Tecniche di psicoterapia integrata

Tecniche ipnotiche in medicina

Tecniche a mediazione corporea integrate e loro applicazione in medicina  

40 ore Area CLINICA

Placebologia

Oncologia

Gestione del paziente con disturbi funzionali

Gestione del paziente con patologie croniche e degenerative

Algologia

30 ore

AREA ETICA e DEONTOLOGICA

Storia e filosofia della medicina

Medicina legale e deontologia

Bioetica

Saranno previste anche “lezioni” tenute da Pazienti Docenti, che porteranno il Loro vissuto, la Loro esperienza di malattia e guarigione, soprattutto in merito alla Relazione Medico-Paziente.

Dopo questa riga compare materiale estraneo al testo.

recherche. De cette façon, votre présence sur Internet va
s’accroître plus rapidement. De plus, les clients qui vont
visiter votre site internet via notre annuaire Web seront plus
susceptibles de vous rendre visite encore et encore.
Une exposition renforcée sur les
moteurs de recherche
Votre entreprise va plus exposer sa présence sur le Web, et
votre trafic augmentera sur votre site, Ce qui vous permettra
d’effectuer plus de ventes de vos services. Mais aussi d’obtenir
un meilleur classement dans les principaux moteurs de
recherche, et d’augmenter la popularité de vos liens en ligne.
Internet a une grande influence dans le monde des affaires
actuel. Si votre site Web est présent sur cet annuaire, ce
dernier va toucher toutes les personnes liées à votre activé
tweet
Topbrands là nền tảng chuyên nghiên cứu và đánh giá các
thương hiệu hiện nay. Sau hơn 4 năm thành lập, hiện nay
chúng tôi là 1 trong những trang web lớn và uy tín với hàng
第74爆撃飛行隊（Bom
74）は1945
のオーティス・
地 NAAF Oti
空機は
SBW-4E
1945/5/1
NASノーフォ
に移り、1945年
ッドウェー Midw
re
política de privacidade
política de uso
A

(Coordinatrice dei Pazienti-Docenti, autrice anche di un libro sulla sua esperienza di cura della fibromialgia, è Elsa Veniani)

Nel percorso formativo saranno presenti anche attività esperienziali e di tirocinio personale.

Proposta di Calendario Primo Anno: un weekend mese da gennaio 2020, pausa estiva nei mesi di luglio e agosto.